Tofu & Vegetable Skewers with Green salad and quinoa*
Ingredients:
- 250g tofu, cut into 4cm pieces (save 1/2 for tomorrow!)
- 1 red capsicum, cut into 4cm pieces
- 1 green capsicum, cut into 4 cm pieces
- 2 tbsp olives, chopped
- 1/2 tbsp oregano leaves, chopped
- 1/4 tbsp lemon juice
- 1/2 tbsp olive oil
- 1/2 Lebanese cucumber, peeled and cut into 4 cm pieces
- 1/2 cup baby cos lettuce
- 20g feta cheese
- 1 cup cooked quinoa
Recipe: (save 2 skewers for tomorrow night)

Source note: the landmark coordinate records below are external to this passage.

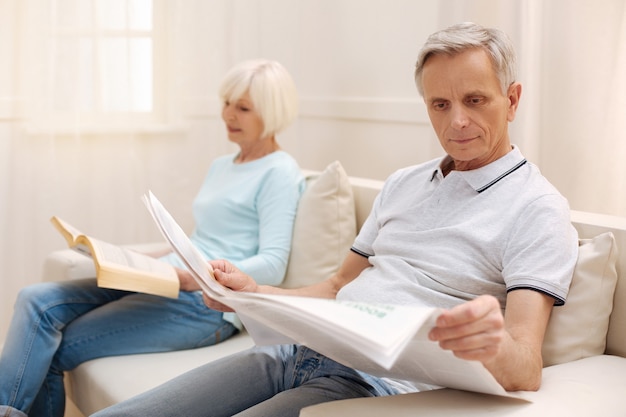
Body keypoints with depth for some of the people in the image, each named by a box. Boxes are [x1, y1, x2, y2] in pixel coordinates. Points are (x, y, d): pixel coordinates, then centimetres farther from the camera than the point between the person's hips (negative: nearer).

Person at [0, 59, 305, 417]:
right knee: (38, 300, -11)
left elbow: (272, 266, -14)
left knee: (51, 349, -16)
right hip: (164, 283, 8)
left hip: (208, 303, -8)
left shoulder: (279, 173, -5)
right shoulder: (221, 165, 22)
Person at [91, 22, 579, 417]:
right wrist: (255, 294, 5)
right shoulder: (404, 183, 20)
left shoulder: (537, 209, -4)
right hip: (308, 351, 7)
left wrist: (497, 347, -40)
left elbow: (525, 371, -15)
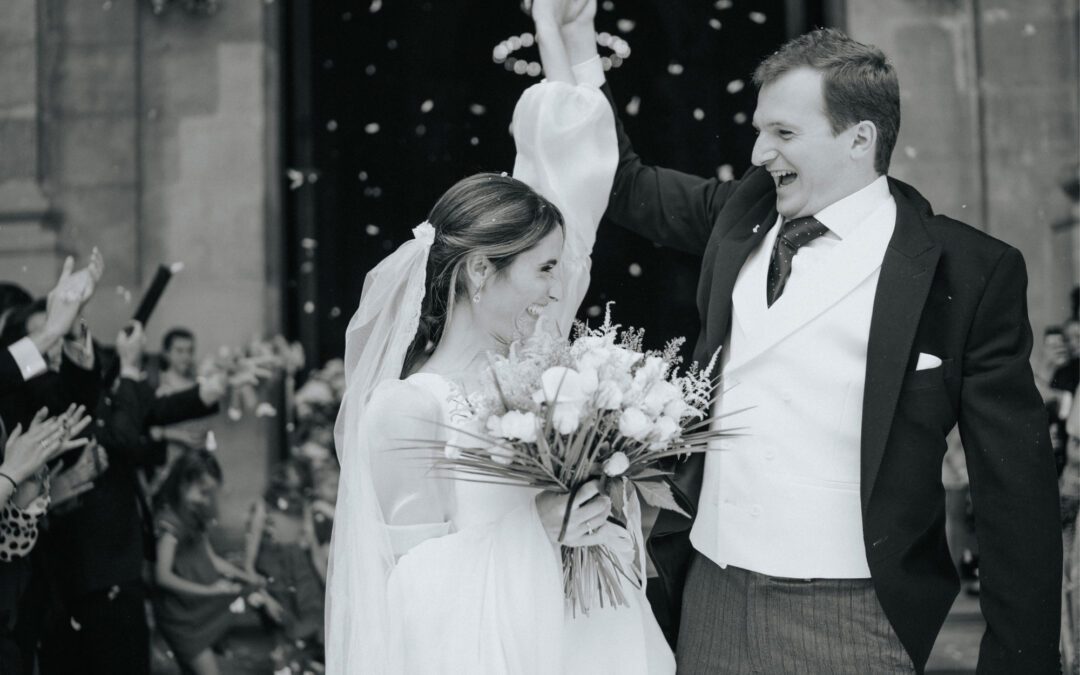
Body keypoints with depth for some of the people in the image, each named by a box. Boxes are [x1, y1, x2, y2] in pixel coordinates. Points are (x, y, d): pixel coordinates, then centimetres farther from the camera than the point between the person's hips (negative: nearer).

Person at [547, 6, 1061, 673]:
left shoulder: (971, 272, -8)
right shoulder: (743, 210, 8)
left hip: (847, 619, -5)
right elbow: (627, 186, 22)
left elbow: (1016, 488, -7)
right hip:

Thread tofu and red capsicum and green capsicum onto skewers. Place skewers in a shallow glass or ceramic dish. Combine olives, oregano, lemon juice and oil in a bowl. Season with salt and pepper. Spoon 1/2 the mixture over skewers. Turn to coat. Cover and refrigerate for 30 minutes to marinate, if time permits. Meanwhile cook quinoa according to packet. Heat a greased barbecue hotplate and chargrill skewers on medium-high heat. Cook skewers on hotplate, turning, for 10 minutes or until cooked through. Place cos and cucumber on plate. Drizzle with remaining oil mixture and feta. Top with 2 skewers and serve with 1/2 cup of quinoa. Save the other 2 skewers and 1/2 cup of quinoa for lunch tomorrow!